2. Reverse the pointer: curr.next = prev. Make the next of node 2 point to node 1. Now the linked list structure is 2 -> 1 -> null.
3. Move pointers forward: prev = curr (prev = 2), curr = next (curr = 3).
- Current state: prev = 2, curr = 3, next = 3.
- Current reversed part: 2 -> 1 -> null
- Remaining linked list: 3 -> 4 -> 5 -> null
Step Three: Process the third node (node 3)
1. Save the next node: next = curr.next (next = 4).
2. Reverse the pointer: curr.next = prev.
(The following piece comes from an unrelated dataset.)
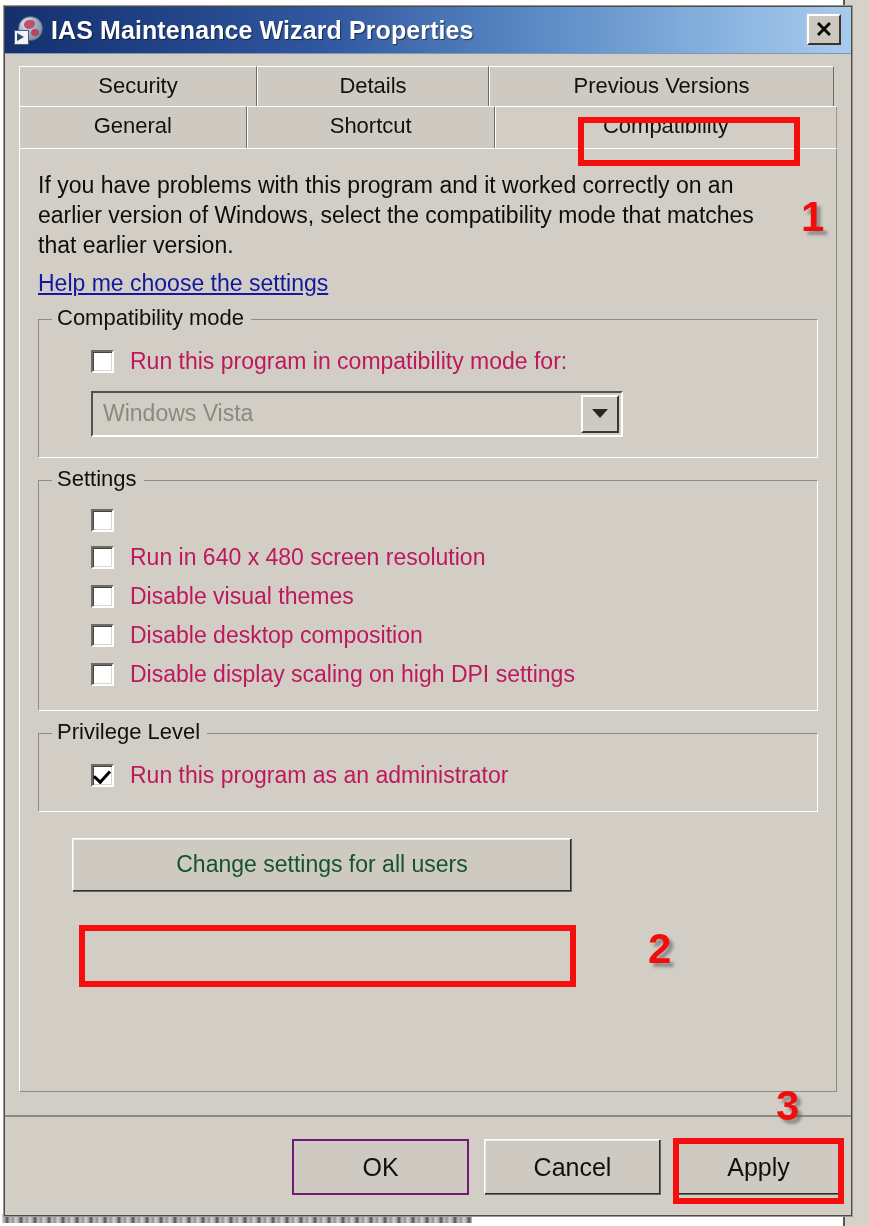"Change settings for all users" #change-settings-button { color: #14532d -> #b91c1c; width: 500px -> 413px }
Make the next of node 3 point to node 2. Now the linked list structure is 3 -> 2 -> 1 -> null.
3. Move pointers forward: prev = curr (prev = 3), curr = next (curr = 4).
- Current state: prev = 3, curr = 4, next = 4.
- Current reversed part: 3 -> 2 -> 1 -> null
- Remaining linked list: 4 -> 5 -> null
Steps Four and Five: And so on...
- We repeat this process until the last node (node 5) is processed.
Step Six: Process the last node (node 5) and termination condition
1. At this point, curr points to node 5, and prev points to node 4. The linked list state is 4 -> 3 -> 2 -> 1 -> null, remaining 5 -> null.
2. Save the next node: next = curr.next (next = null).
3. Reverse the pointer: curr.next = prev. Make the next of node 5 point to node 4. The linked list structure becomes 5 -> 4 -> 3 -> 2 -> 1 -> null.
4. Move pointers forward: prev = curr (prev = 5), curr = next (curr = null).
- Now, the curr pointer is null, which means we have traversed all nodes of the original linked list.
Return Result
- After the loop ends, the prev pointer points to the head node of the new reversed linked list, which is the tail node of the original list (node 5). Therefore, we finally return prev.

Summary
The core of this iterative algorithm lies in performing the same four operations in each step:

Temporarily save the next node of the current node (next = curr.next).
Make the current node's pointer point to the previous node (reversal operation, curr.next = prev).
Move the prev pointer forward (prev = curr).
Move the curr pointer forward (curr = next).

The loop terminates when the curr pointer becomes null. The time complexity of the entire algorithm is O(n), where n is the length of the linked list, because we only traverse the list once. The space complexity is O(1), as we only use a few fixed pointers and no additional data structures.